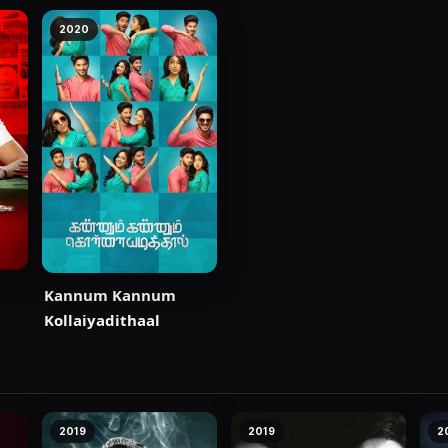
2020
Kannum Kannum
Kollaiyadithaal
2019
2019
2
____________
# WHAT YOU NEED TO DO
Reproduce every line of text from the data above character for character, leaving out the pictures.

# EXERCISE ANSWER
2020
Kannum Kannum
Kollaiyadithaal
2019
2019
2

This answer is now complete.